7. You must bring something to be table

In order to have good friends, you must have something to give. Do not look at friends as people who can solve your problems. You should view friends as a multi-faceted mirror of yourself. Every single thing you value or tolerate in your friendships reflects something within yourself.

If you dislike your friends, it’s not as easy as getting rid of them and getting better ones. You need to put in the work to find out how you managed to be stuck with this lot in the first place. Remember, everything starts with you. If you got yourself into a situation you dislike, you also have the ability to pull yourself out of it.

Once you’re free of the clutches of bad friendships, look at people you want to be friends with and try to cultivate the qualities that they have. The thing is, you don’t have to be perfect at it. You just need to exhibit a genuine need for self-betterment.

I believe that people are generally quite generous and obliging to requests for help, provided they believe you really want to help yourself.

I remember being approached by an old friend who asked for some advice on how to manage his money. I spoke to him for close to an hour, discussing the pros and cons of one strategy over the other, talking about will power and goals and delayed gratification. He sounded pretty serious about it all, but at the end of it, he said, “Sounds nice, but I’m thinking of buying this new iPhone.”

I ended the conversation with, “Do whatever you want.”

For him to say that meant that he wasn’t listening to a word I said. He was probably looking for an easy way to shift some money here and there and get a loan to buy whatever the hell he wanted. I was angry with him, then I was angry with myself for wasting one hour on an idiot.

The next time someone asks for my help in any area, I will wait for them to display a certain level of earnestness before I even lift a finger. I have my ‘friend’ to thank for that.

I digress.

Friendships are like mirrors to your personality and what you value in life. Your interaction with them tells you more about yourself than about them. When I look at one group of my friends, I see people who are kind, sensible, loyal, intelligent , trustworthy with close to zero propensity for drama. I like to think that their friendships with me suggest that I am that kind of person too.

When we spend time together, we are not concerned with impressing one another.

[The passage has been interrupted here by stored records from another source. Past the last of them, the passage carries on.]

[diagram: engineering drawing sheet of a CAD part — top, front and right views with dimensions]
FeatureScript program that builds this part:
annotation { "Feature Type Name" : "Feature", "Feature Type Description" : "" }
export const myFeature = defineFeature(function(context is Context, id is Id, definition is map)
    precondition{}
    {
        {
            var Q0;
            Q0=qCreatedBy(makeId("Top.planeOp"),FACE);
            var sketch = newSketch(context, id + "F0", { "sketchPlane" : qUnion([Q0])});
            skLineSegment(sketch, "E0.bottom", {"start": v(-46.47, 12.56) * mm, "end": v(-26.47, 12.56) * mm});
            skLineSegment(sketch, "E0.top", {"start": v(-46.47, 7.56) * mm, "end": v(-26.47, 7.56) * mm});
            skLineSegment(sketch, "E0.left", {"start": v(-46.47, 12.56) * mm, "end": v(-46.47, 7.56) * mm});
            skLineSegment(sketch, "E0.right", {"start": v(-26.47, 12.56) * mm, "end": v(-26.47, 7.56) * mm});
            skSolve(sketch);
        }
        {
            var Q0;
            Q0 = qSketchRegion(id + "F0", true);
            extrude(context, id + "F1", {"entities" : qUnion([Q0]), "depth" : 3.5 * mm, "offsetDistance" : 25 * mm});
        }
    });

We don’t always talk about intelligent things but in their presence, I feel safe and happy and most of all, grateful to have them as friends.

 

Conclusion

Nothing can knock the wind out of you quite like an emotional blow. Physical injuries will heal with time, but when it comes to matters of the heart, some people never manage to crawl out of it.

Some people think it’s wrong to be choosy about friends.

I think it is a matter of absolute necessity. Friends who enter your inner circle have access to your heart. And contrary to popular belief, the heart is not a spacious place. Only let the most sensible friends the privilege of gaining access into your heart.

They will be the ones who run to you when you need help and vice versa. They are the ones who grow better with you and they are the ones you can afford to listen to seriously and expend emotional energy on.

The rest can stay outside and be normal friends.